> [TASK TO CARRY OUT]
Answer these questions from the passage on Catherine Ann Drinker:
1. On what date and in what city was she born?
2. What was the name of her father's partnership, and where was it established?
3. Which languages did she study?

> [DOCUMENT SEGMENT]
-----
Catherine Ann Drinker was born on May 1, 1841, in Philadelphia to (Henry) Sandwith Drinker and Susannah Budd (née Shober) Drinker. Her father commanded ships involved in East India trade and then established a partnership called James and Drinker in Hong Kong and Macao. He was a merchant or adjacents-ports agent for organizations in New York, Boston, and Philadelphia. Janvier was the oldest of four children. She had a sister and two brothers. Her brother Robert was born in 1845, Henry was born in 1850, and Elizabeth in 1853.

Sandwith Drinker lived in Hong Kong by 1845 and the rest of the family was there about 1849. Janvier was a friend and correspondent of student Townsend Harris, who became the first Minister to Japan for the United States. Janvier studied oriental arts, the French and Latin languages, literature, and mathematics. She was also interested in horse-back riding and dancing. At ten or fifteen years of age, one of her father's business associates and a powerful merchant, Hukwa, tried unsuccessfully to arrange a marriage between Janvier and his son.
-----
> [SUPPLIED INFORMATION]
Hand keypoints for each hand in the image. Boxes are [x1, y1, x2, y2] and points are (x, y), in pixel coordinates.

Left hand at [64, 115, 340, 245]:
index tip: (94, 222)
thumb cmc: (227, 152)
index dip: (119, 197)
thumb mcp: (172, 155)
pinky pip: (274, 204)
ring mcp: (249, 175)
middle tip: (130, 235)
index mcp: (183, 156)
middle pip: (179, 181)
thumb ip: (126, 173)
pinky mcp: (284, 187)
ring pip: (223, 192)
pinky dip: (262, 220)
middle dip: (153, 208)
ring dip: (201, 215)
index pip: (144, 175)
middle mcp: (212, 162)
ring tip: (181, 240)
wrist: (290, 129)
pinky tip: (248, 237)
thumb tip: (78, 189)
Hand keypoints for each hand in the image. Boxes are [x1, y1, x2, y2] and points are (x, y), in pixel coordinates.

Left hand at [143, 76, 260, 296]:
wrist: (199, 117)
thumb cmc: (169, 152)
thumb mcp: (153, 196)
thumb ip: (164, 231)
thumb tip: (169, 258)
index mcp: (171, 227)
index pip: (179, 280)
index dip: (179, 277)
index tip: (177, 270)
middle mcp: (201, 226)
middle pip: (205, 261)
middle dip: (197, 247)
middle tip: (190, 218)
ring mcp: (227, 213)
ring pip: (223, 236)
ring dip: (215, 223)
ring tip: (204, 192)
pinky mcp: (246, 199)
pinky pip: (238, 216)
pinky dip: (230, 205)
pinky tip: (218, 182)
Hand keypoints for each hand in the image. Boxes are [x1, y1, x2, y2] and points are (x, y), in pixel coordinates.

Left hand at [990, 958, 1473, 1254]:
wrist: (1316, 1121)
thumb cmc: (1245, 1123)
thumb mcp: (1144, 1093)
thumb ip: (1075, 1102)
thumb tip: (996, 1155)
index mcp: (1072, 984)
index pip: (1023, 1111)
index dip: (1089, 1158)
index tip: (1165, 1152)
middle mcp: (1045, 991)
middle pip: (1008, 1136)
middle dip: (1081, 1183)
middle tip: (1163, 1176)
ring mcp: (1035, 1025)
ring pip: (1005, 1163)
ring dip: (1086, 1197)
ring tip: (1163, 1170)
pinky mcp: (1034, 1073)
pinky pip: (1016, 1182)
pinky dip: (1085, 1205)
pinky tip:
-----
> [RESULT OF THE EXERCISE]
1. May 1, 1841, in Philadelphia.
2. James and Drinker, established in Hong Kong and Macao.
3. French and Latin.